Today, many Americans have been
brainwashed into believing that neither they nor their children are capable of
safely and responsibly handling firearms. However, nothing could be further from
the truth. The cycle of gun ownership from parent to child has, in the past,
always produced children capable of handling potentially deadly objects without
harm to themselves — or to others. All available evidence shows that hasn't
changed.
An ongoing Office of Juvenile
Justice and Delinquency Prevention study
tracked youths in Rochester, New York, from 7th grade to 12th grade. Of the
youths who owned guns lawfully in the 7th and 8th grade — that is, who
obtained a gun from a parent — not
one committed a firearm-related crime over the five-year study period.
Children given guns, and
provided the education to handle them responsibly and with respect, were the
most non-violent of all groups studied. These gun-owning youths were
significantly less violent than teenagers who do not own guns, according to the
Rochester data.
Raising children who are
productive and respectful members of society takes time, requires good
parenting, and necessitates educators who are willing to teach our children how
to make the best real-life decisions based on fact — not on wishful thinking.

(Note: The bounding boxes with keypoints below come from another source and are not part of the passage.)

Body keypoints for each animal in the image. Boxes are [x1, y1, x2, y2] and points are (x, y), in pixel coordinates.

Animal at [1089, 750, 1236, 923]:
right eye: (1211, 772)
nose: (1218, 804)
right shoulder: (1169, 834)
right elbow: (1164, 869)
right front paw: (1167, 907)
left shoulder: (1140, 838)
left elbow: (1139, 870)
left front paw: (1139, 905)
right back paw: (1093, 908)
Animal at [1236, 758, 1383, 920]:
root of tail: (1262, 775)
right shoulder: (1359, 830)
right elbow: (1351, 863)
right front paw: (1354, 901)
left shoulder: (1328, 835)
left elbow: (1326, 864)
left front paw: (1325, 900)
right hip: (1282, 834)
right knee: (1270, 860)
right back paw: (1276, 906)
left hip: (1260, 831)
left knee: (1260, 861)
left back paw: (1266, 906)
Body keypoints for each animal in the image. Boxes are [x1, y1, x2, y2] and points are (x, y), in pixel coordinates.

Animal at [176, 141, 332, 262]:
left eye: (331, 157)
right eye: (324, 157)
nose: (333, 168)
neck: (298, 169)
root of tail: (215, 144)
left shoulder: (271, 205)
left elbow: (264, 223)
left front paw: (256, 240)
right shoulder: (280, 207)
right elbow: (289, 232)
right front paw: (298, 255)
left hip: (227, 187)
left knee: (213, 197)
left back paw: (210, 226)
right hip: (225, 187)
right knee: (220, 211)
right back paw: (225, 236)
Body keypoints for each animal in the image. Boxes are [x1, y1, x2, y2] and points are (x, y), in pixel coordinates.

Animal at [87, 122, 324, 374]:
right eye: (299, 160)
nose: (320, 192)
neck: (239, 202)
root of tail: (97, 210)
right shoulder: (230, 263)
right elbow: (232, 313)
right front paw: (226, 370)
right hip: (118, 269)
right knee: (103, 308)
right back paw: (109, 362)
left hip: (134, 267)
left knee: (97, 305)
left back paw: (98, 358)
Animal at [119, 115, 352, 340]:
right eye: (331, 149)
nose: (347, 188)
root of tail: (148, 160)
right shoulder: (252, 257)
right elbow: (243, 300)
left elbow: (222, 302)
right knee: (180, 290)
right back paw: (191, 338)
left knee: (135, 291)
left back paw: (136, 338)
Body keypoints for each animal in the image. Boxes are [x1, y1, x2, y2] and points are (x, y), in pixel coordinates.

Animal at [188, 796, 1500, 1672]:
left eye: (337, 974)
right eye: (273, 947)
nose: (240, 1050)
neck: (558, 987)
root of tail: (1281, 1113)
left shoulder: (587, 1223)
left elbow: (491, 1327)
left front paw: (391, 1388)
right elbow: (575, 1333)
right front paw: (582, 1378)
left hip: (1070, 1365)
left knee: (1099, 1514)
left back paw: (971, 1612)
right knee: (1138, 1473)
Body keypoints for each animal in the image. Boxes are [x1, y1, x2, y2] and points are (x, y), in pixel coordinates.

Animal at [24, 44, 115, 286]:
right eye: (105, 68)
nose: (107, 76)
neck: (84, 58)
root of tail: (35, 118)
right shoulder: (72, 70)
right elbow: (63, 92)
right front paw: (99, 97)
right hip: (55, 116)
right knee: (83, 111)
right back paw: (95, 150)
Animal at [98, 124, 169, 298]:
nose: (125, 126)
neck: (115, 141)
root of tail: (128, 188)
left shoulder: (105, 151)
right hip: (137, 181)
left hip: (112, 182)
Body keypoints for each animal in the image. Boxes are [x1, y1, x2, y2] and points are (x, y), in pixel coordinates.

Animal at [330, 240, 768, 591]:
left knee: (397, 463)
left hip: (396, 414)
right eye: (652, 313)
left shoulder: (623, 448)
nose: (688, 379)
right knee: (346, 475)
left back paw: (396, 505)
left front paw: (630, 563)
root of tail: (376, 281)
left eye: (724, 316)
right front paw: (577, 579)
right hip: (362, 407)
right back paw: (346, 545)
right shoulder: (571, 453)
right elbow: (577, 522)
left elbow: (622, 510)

One reason the sport-shooting Rochester youths grew up so well is that they had
parents who were involved in their lives in many ways; sharing participation in
the shooting sports was just one way in which the parents chose to make a
constructive difference.
In 1907, Dr.
Maria Montessori began a revolution in early childhood education when she
opened her Casa Dei Bambini school in the slums of Rome. She, too, hoped that
the right school environment would guide children into growing into non-violent
adults. Montessori education is founded on respect for the child, and on valuing
the child for his own sake, rather than for his utility to the adult world.
This is just the opposite of
today's mean-spirited "zero tolerance" expulsions and suspensions, in
which children are sacrificed to the neuroses and foolish obsessions of adults.